Records for this task:
+--

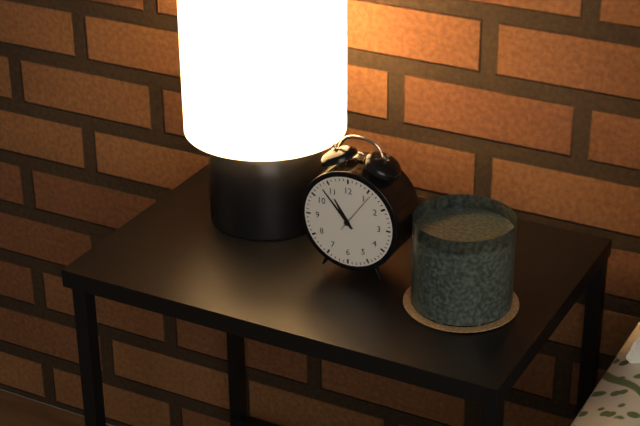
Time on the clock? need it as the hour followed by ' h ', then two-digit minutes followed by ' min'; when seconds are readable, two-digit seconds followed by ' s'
10 h 53 min
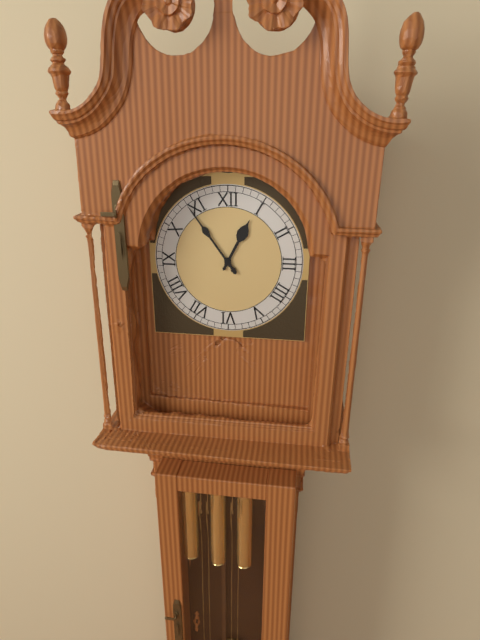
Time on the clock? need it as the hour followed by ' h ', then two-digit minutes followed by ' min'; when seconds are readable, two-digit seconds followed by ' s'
12 h 54 min
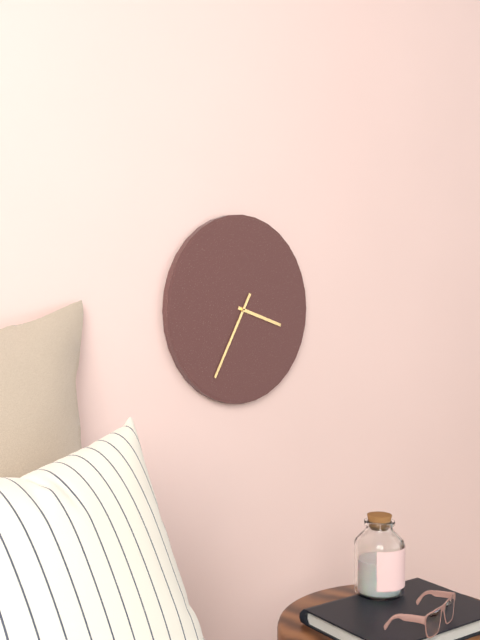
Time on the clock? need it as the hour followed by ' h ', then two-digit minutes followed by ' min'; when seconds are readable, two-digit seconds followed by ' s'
3 h 35 min
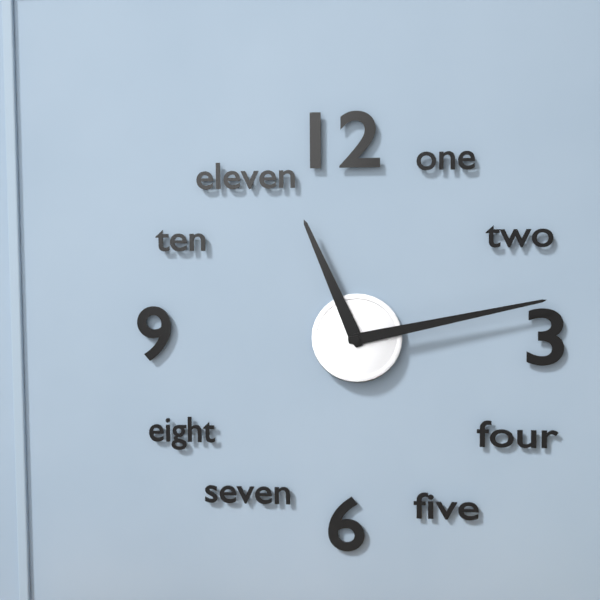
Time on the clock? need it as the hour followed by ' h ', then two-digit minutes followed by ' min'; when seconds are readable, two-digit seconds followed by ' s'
11 h 13 min
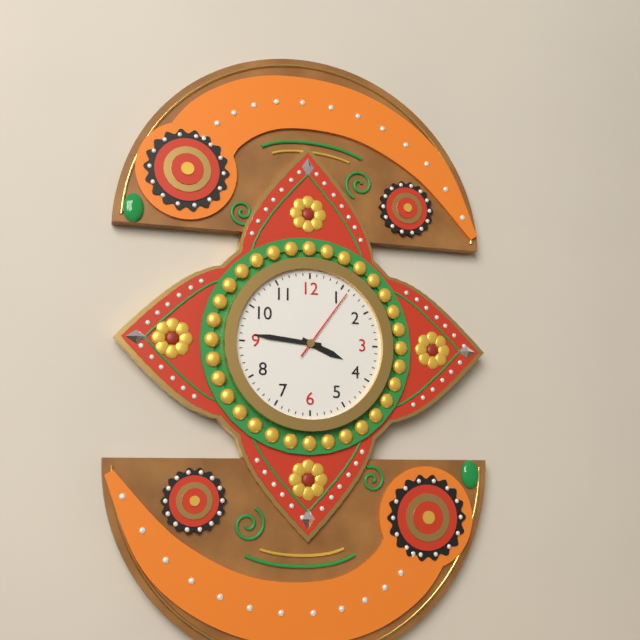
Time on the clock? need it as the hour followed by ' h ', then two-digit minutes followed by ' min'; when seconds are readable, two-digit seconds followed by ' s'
3 h 46 min 06 s
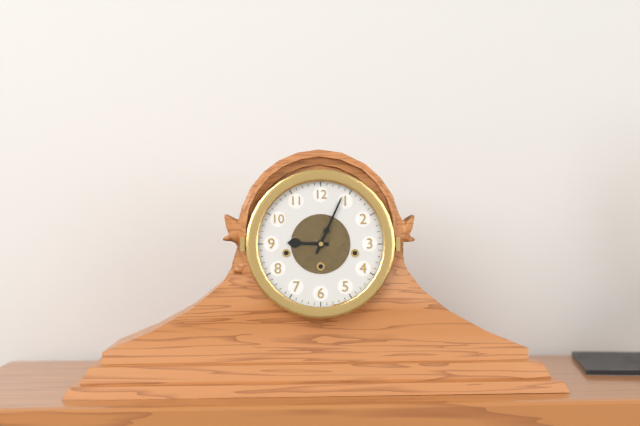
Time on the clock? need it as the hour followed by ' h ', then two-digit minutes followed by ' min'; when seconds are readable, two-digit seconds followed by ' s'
9 h 04 min
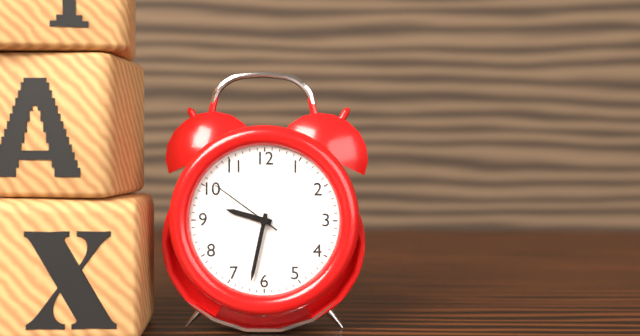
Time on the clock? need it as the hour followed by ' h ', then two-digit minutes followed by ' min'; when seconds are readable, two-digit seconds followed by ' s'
9 h 32 min 51 s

+--

Do this:
Arrange all of the data above as a JSON list of strings, one string per line with blank lines omitted, and leave the pictures out of the answer.

Correct answer:
[
  "Time on the clock? need it as the hour followed by ' h ', then two-digit minutes followed by ' min'; when seconds are readable, two-digit seconds followed by ' s'",
  "10 h 53 min",
  "Time on the clock? need it as the hour followed by ' h ', then two-digit minutes followed by ' min'; when seconds are readable, two-digit seconds followed by ' s'",
  "12 h 54 min",
  "Time on the clock? need it as the hour followed by ' h ', then two-digit minutes followed by ' min'; when seconds are readable, two-digit seconds followed by ' s'",
  "3 h 35 min",
  "Time on the clock? need it as the hour followed by ' h ', then two-digit minutes followed by ' min'; when seconds are readable, two-digit seconds followed by ' s'",
  "11 h 13 min",
  "Time on the clock? need it as the hour followed by ' h ', then two-digit minutes followed by ' min'; when seconds are readable, two-digit seconds followed by ' s'",
  "3 h 46 min 06 s",
  "Time on the clock? need it as the hour followed by ' h ', then two-digit minutes followed by ' min'; when seconds are readable, two-digit seconds followed by ' s'",
  "9 h 04 min",
  "Time on the clock? need it as the hour followed by ' h ', then two-digit minutes followed by ' min'; when seconds are readable, two-digit seconds followed by ' s'",
  "9 h 32 min 51 s"
]